#### Brano estratto
┌──

Comunque sia, il volume ha alcuni aspetti molto importanti da un punto di vista antropologico, perché la comunità di italiani di Hammonton, di cui la Meade si occupa, era quasi tutta composta da persone provenienti dalla Sicilia e soprattutto dallo stesso villaggio, Gesso, ubicato nelle vicinanze di Messina. Alla fine del volume, in un’appendice intitolata Gesso (Messina)-Hammonton (New Jersey), solo andata, Federica Cordaro ricostruisce la parte della vicenda che la Meade aveva trascurato per ovvi motivi logistici, con un saggio dal titolo: L’emigrazione da Gesso verso gli Stati Uniti d’America 1892-1924. Questo contributo, pur nella sua brevità, ci illustra la situazione della gente di Gesso e ci parla delle vicende emigratorie e della loro consistenza, facendoci capire meglio i risultati dell’inchiesta della studiosa americana.

└──

#### I dati
┌──

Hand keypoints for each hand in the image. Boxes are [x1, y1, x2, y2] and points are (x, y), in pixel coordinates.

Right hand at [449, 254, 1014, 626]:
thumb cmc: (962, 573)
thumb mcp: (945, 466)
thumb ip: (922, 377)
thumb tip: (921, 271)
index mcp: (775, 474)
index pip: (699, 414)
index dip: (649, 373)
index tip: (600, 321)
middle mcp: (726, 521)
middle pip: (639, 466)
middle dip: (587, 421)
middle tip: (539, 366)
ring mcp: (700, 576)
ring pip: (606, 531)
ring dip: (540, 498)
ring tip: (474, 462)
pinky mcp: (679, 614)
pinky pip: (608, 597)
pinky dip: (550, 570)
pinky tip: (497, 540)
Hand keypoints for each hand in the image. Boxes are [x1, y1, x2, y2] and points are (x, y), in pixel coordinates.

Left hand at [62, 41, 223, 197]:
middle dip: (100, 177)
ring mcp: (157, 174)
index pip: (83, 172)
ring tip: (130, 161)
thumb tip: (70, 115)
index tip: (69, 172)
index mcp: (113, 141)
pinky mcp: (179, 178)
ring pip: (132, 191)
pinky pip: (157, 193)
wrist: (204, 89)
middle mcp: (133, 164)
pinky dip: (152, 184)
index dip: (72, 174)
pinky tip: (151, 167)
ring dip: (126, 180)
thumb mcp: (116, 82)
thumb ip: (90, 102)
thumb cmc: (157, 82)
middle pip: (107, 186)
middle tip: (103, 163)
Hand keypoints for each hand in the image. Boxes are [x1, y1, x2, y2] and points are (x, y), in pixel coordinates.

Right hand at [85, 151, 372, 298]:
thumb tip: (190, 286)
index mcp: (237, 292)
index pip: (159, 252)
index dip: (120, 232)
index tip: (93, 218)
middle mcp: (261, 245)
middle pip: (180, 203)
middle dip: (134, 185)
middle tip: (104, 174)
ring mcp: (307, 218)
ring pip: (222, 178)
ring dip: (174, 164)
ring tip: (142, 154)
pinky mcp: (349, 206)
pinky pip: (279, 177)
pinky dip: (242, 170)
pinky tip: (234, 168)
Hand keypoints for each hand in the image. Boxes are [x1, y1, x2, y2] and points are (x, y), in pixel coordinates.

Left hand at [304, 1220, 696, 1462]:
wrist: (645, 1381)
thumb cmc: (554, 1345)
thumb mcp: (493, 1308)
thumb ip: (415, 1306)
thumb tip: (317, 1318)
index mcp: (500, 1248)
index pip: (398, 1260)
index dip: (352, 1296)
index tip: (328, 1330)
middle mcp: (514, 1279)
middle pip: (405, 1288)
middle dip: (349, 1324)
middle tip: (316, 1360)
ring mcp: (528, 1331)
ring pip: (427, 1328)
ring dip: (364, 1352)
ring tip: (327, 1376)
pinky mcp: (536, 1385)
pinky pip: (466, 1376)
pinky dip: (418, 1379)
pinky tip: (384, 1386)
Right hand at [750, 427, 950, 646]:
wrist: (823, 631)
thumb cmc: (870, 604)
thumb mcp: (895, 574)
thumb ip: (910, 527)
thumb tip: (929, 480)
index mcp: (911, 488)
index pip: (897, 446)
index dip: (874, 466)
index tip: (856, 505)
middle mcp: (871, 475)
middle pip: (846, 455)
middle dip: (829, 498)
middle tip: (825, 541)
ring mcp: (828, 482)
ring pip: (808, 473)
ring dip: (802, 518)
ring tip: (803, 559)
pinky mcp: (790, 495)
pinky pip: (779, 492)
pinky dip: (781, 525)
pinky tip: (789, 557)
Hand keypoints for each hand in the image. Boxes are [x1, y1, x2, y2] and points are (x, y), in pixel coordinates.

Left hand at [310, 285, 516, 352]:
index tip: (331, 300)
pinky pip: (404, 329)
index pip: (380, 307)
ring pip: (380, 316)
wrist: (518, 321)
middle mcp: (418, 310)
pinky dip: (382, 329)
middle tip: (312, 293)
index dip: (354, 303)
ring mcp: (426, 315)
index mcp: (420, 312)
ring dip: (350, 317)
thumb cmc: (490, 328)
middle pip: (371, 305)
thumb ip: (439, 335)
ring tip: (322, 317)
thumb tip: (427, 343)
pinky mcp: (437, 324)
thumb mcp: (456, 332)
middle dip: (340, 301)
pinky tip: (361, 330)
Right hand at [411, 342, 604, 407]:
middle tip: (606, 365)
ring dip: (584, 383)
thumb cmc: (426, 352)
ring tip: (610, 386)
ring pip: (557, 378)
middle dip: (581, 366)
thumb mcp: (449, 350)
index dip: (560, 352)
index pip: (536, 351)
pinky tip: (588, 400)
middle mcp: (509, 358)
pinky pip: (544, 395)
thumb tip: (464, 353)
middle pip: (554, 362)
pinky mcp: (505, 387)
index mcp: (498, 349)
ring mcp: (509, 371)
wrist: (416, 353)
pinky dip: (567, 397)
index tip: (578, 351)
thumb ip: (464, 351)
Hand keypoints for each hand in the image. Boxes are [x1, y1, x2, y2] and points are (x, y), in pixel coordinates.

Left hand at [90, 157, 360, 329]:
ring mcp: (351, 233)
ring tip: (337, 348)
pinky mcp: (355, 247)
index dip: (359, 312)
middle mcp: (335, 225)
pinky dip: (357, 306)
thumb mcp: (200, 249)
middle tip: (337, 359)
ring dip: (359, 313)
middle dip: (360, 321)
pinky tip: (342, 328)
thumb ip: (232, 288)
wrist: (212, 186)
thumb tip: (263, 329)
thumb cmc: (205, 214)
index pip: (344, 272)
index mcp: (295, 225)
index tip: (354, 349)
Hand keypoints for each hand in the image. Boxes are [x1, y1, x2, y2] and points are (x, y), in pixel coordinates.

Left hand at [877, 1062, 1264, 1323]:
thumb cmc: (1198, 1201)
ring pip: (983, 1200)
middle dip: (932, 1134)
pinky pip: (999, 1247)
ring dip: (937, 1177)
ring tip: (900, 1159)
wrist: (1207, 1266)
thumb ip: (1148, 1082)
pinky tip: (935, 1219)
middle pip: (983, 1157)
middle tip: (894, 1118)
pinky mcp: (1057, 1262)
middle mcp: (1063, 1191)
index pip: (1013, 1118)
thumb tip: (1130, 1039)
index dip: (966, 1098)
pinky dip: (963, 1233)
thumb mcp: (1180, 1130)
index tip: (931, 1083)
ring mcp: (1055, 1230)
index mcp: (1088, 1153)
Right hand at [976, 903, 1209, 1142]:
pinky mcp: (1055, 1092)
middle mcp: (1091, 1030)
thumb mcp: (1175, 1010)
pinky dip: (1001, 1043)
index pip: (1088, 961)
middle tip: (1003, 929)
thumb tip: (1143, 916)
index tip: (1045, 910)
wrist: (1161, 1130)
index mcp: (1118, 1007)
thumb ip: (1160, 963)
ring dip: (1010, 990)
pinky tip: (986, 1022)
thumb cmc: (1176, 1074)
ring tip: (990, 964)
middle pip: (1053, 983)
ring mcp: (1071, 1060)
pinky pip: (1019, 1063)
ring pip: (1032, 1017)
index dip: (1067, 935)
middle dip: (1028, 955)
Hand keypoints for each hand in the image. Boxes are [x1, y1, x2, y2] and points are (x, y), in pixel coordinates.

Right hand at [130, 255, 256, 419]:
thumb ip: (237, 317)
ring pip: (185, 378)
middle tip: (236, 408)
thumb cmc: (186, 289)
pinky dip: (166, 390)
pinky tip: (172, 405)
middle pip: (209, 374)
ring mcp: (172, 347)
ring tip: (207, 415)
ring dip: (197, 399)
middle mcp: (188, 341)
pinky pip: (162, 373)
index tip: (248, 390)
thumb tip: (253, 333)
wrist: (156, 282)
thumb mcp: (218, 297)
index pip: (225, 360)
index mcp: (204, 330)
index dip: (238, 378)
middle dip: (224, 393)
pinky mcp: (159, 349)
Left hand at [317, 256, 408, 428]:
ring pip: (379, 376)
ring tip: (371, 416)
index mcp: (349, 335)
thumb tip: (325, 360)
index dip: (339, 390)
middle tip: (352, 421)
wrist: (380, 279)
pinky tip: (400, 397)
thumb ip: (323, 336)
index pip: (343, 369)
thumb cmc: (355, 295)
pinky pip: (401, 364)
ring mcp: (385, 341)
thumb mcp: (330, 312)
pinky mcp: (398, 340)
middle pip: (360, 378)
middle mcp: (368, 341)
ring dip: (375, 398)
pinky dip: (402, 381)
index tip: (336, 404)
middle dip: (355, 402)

└──

#### Compiti da svolgere
1 > Elenca tutti i nomi di luoghi geografici citati nel brano sull'emigrazione da Gesso.
2 > Trascrivi il brano sull'emigrazione da Gesso tra "Comunque sia, il" e "della studiosa americana.", estremi inclusi.
3 > Secondo il brano sull'emigrazione da Gesso, quale arco di anni copre il saggio di Federica Cordaro?

#### Risultati
1 > Hammonton, Sicilia, Gesso, Messina, New Jersey, Stati Uniti d'America

2 >
Comunque sia, il volume ha alcuni aspetti molto importanti da un punto di vista antropologico, perché la comunità di italiani di Hammonton, di cui la Meade si occupa, era quasi tutta composta da persone provenienti dalla Sicilia e soprattutto dallo stesso villaggio, Gesso, ubicato nelle vicinanze di Messina. Alla fine del volume, in un’appendice intitolata Gesso (Messina)-Hammonton (New Jersey), solo andata, Federica Cordaro ricostruisce la parte della vicenda che la Meade aveva trascurato per ovvi motivi logistici, con un saggio dal titolo: L’emigrazione da Gesso verso gli Stati Uniti d’America 1892-1924. Questo contributo, pur nella sua brevità, ci illustra la situazione della gente di Gesso e ci parla delle vicende emigratorie e della loro consistenza, facendoci capire meglio i risultati dell’inchiesta della studiosa americana.

3 > Il saggio copre gli anni dal 1892 al 1924.